Monday, March 24, 2008

"spring break"

Andrew left today as his spring break ended -- and the apartment feels empty (as it generally does after he leaves). Despite my needing to read at least a 100 pages a day, we still managed to do things:

- Saturday, a St. Patrick's Day party at Alex and Kaitlin's, where one of K.'s coworkers gave me a Buddhist meditation chant to use in lieu of anti-anxiety drugs prior to my oral exam.

- Sunday, a trip into SF to meet up with Rachel, Josh, and baby Joel for lunch (at the most bourgie and yummy food court ever) and a walk, and a visit to the Zeum carousel.

- Watched Ratatouille.

- Watched Michael Clayton.

- Hung out on the lawn, had tea with Sara.

- Ate out: Siam Royal downtown, Patxi's.

- Ate in: made sushi, lasagna, green curry, eggplant parm, corned beef (St. Patrick's dinner -- found out I can't process beef very well any longer).

- Had Saturday in Palo Alto (Patxi's, cupa) followed by reading on the terrace till the sunset, reading in the TA lounge together, watching Fight Club.

- Visited the farmer's market... read outside... had a dessert/wine night in the studios with Jill.

And somehow I still managed to read The Origin of Species, The Strange Case of Dr. Jekyll and Mr. Hyde, Morris's News From Nowhere, some of Wilde's essays (including De Profundis), and at least start Hardy's Jude the Obscure (bad choice to be reading while Andrew left).

Eek orals are coming up.

But looking forward to Andrew arriving in mid/late may for his internship: yay to the last separation!

Friday, March 07, 2008

katha pollitt: new hero

About a week ago, Charlotte Allen proved once again that being a woman doesn't translate into understanding women's issues, by publishing a piece of drivel in the WaPo about how women are "kind of dim." It was poorly researched, poorly argued, and resisted considering any counterarguments. Unfortunately, there are never a shortage of women who seem to loathe their own sex.

So by taking Allen to task, Pollitt is officially my heroine of the day. The entire article is funny, articulate, and right on. It was hard to select just one chunk. Read the whole thing!


Why did Allen, by accounts a good reporter on religion in a previous life, write this silly piece? It's tempting to say she wrote it because she exemplifies the dimness and illogicality she describes -- after all, this is a woman who cheerfully claims not to be able to add much beyond 2+2. But I suspect that Allen, who works for the right-wing anti-feminist Independent Women's Forum, is just annoyed that so many educated middle-class women are cultural, social and political moderates and liberals. Democrats, in other words.

Girls swooning for Obama, Elizabeth Gilbert leaving her "perfectly okay husband" to eat, pray, love and write a huge best-seller, Meredith Grey and Dr.
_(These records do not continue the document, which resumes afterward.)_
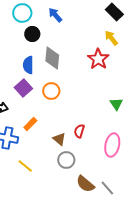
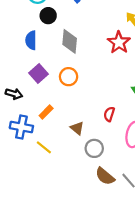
blue semicircle: (28, 65) -> (31, 40), moved
red semicircle: (79, 131) -> (109, 114), moved
gray circle: (66, 160) -> (94, 148), moved
yellow line: (25, 166) -> (44, 147), moved

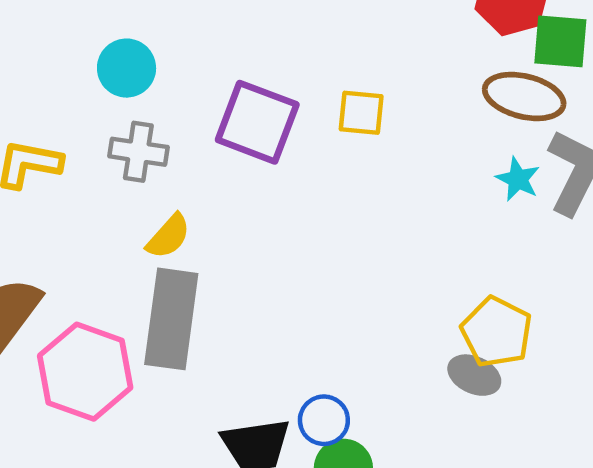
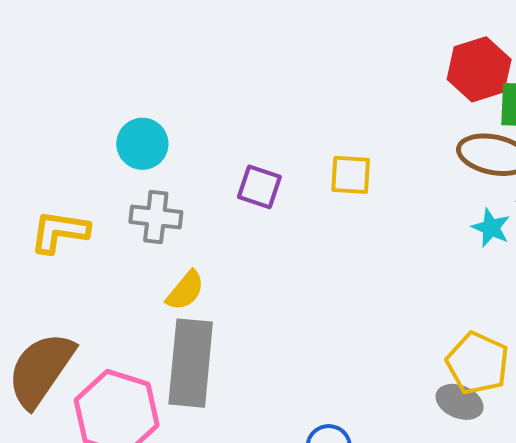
purple square: (257, 122) -> (259, 187), size x0.6

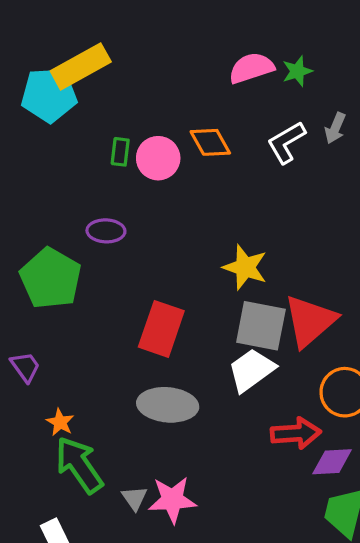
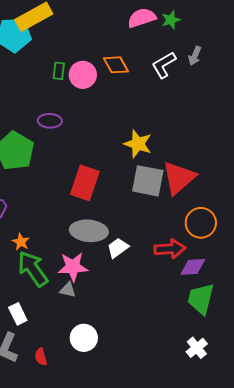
white trapezoid: (251, 370) -> (118, 248), moved, size x0.7
gray triangle: (134, 498) -> (68, 290), turned -42
pink star: (172, 500) -> (73, 267), moved

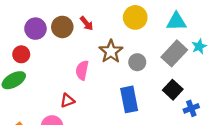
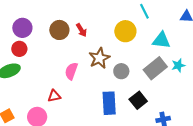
purple circle: (35, 29) -> (22, 28), moved
black square: (173, 90) -> (138, 100), moved

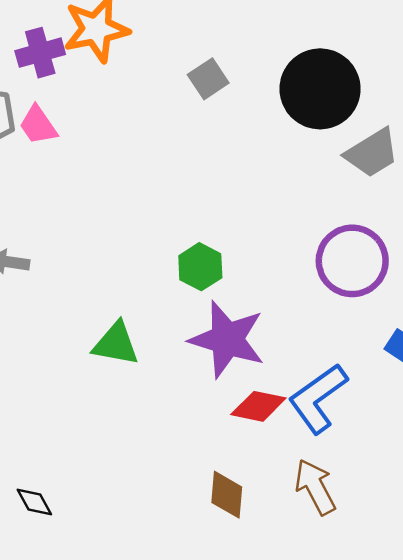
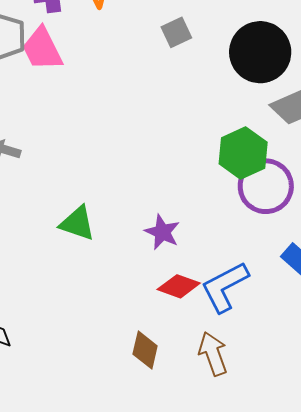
pink trapezoid: (38, 125) -> (42, 49), size x1.4
green hexagon: (200, 267) -> (243, 153), moved, size x1.4
purple star: (227, 339) -> (162, 232), size x0.6

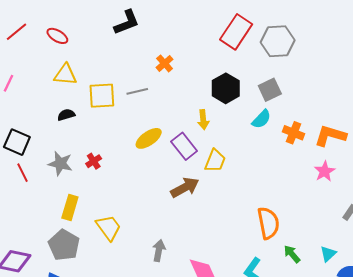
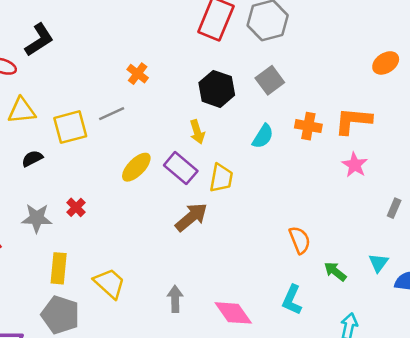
black L-shape: (127, 22) -> (39, 40), moved
cyan semicircle: (261, 119) -> (263, 136), moved
orange semicircle: (268, 223) -> (300, 240), size x0.7

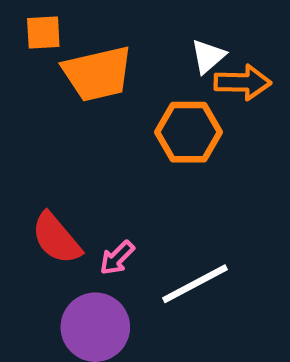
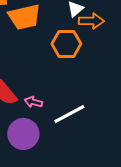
pink arrow: (117, 258) -> (33, 102), turned 60

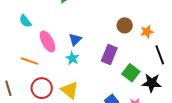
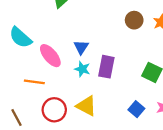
cyan semicircle: (25, 21) -> (21, 37), size x1.5
purple rectangle: (109, 55) -> (106, 67), moved

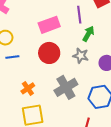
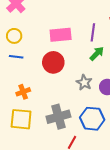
gray star: (81, 56) -> (84, 83), moved
gray cross: (66, 87) -> (58, 117), moved

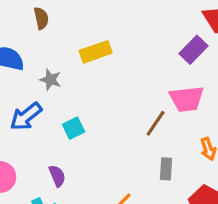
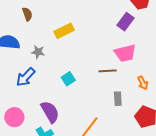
brown line: (156, 123) -> (108, 71), turned 60
cyan square: (74, 128) -> (68, 79), moved
purple semicircle: (57, 176) -> (50, 112), size x1.6

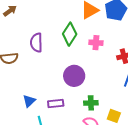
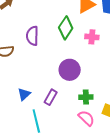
purple rectangle: (56, 104) -> (51, 97), turned -56

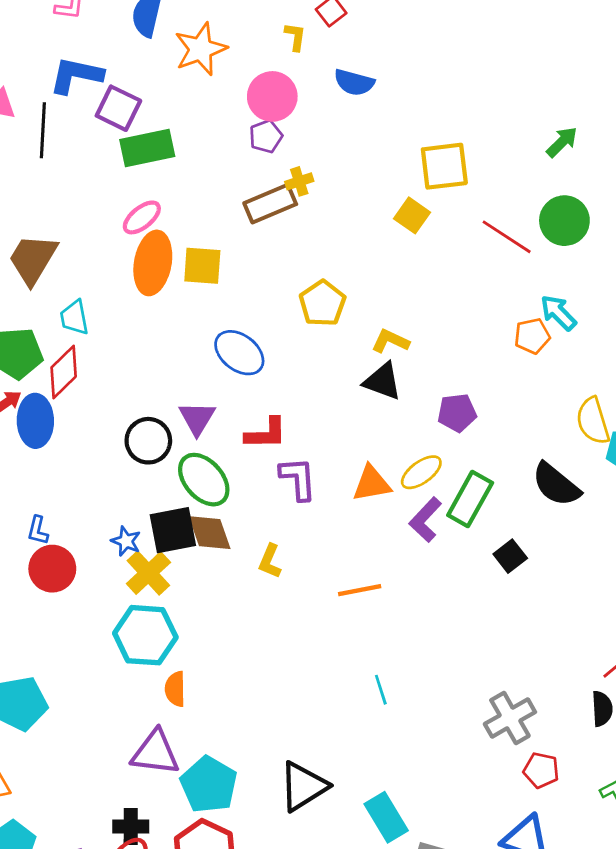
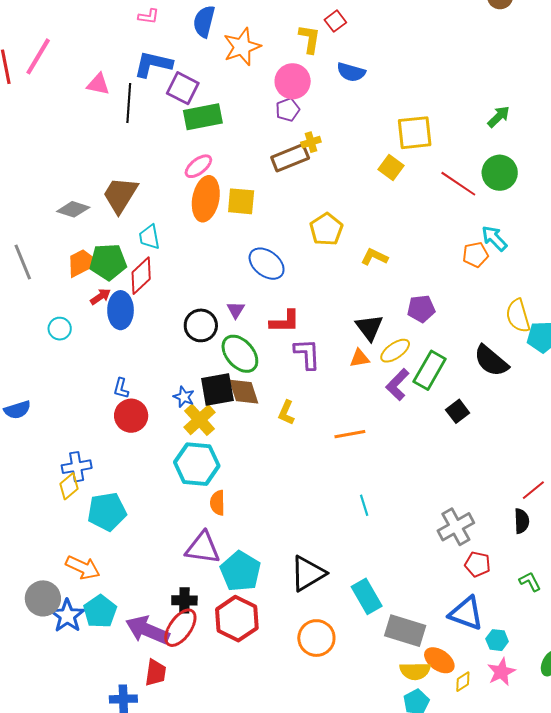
yellow L-shape: (295, 37) -> (310, 39), size x1.4
black triangle: (383, 381) -> (369, 327), moved, turned 32
purple triangle: (197, 418) -> (236, 310), size x0.7
orange triangle: (372, 484) -> (360, 358), size x0.7

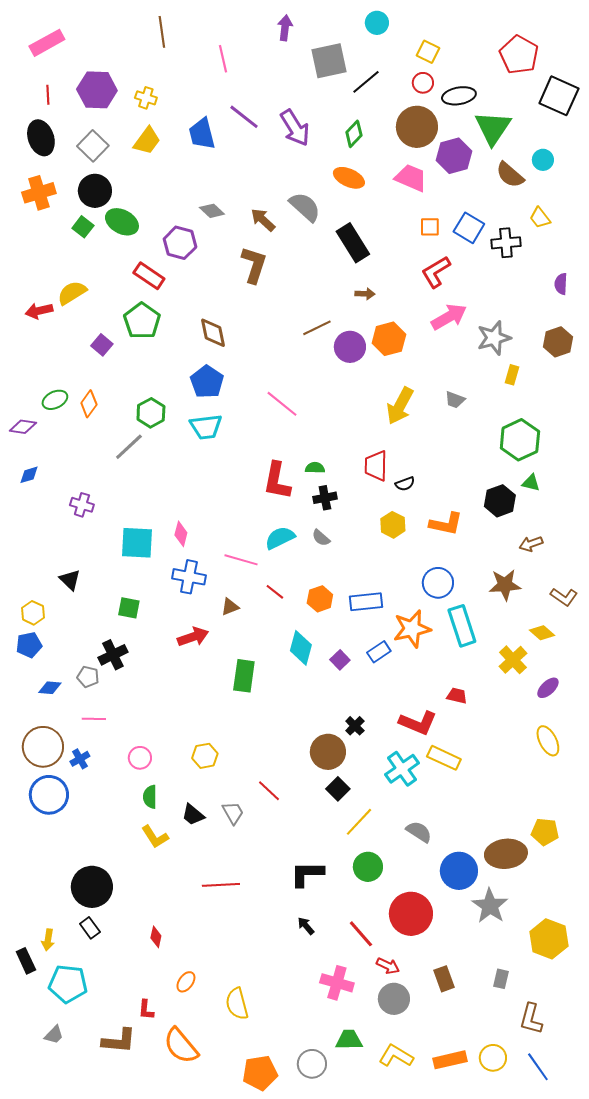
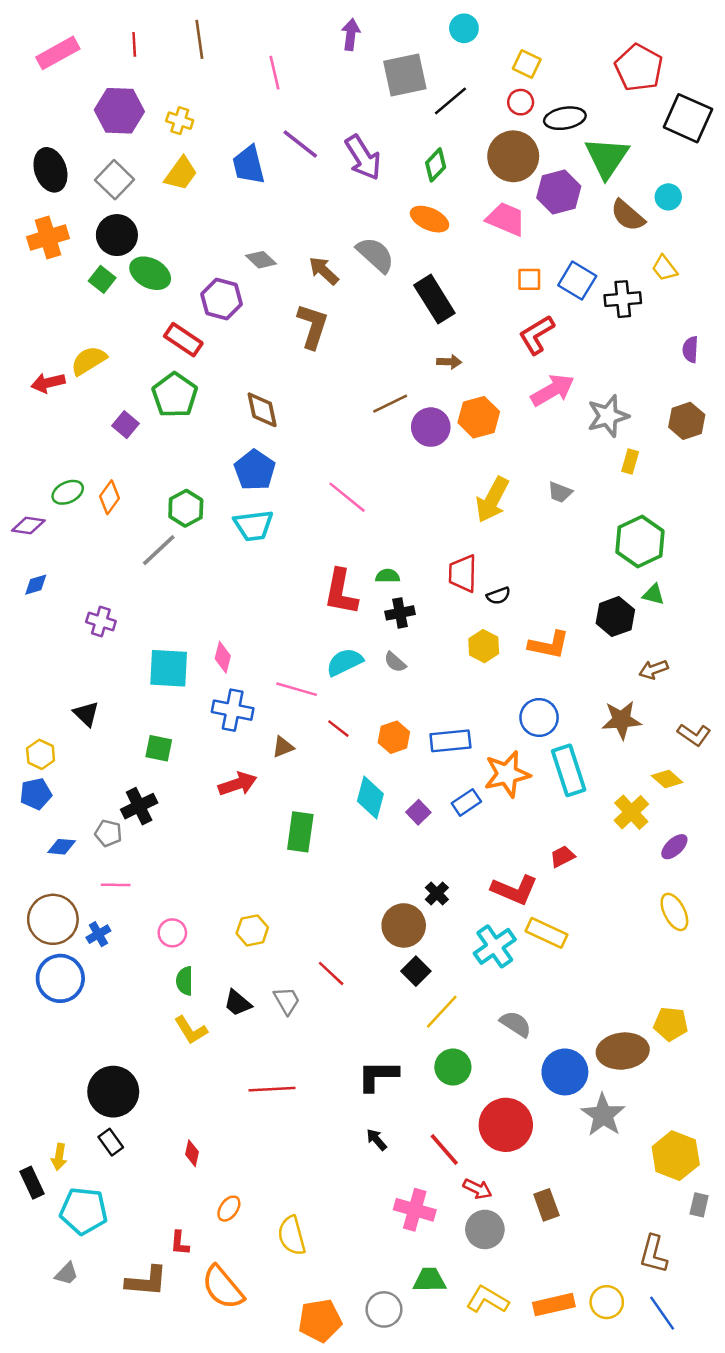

McDreamy smooching between surgeries, Hillary Clinton running for president instead of spending the rest of her life apologizing for her marriage -- it does indeed make a picture. But it isn't one of women's unique "stupidity" -- raise your hand if you think Hillary Clinton has a lower I.Q. than George W. Bush. What bothers Allen about this picture is that these women reject, with every fiber of their latte-loving beings, the abstinence-only, father-knows-best, slut-shaming crabbed misogyny of the Republican right.

A far more important question is this: Why did The Post publish this nonsense? I can't imagine a great newspaper airing comparable trash talk about any other group. "Asians Really Do Just Copy." "No Wonder Africa's Such a Mess: It's Full of Black People!" Misogyny is the last acceptable prejudice, and nowhere more so than in our nation's clueless and overwhelmingly white-male-controlled media. I can just picture the edit meeting: This time, let's get a woman to say women are dumb and silly! If readers raise too big a ruckus, Outlook editor John Pomfret can say it was all "tongue in cheek." Women are dingbats! Get it? Ha. Ha. Ha.

Here's a thought. Maybe there's another thing women can do besides fluff up their husbands' pillows: Fill more important jobs at The Washington Post. We should be half the assigning editors, half the writers, and half the regular columnists too (current roster of op-ed columnists: 16 men, two women). We've got those superior verbal skills, remember? Drastically increasing the presence of women isn't a foolproof recipe for gender fairness -- Allen is far from alone in her dislike of her sex -- but I have to believe a gender-balanced paper would reflect a broader view of women than The Post does at present.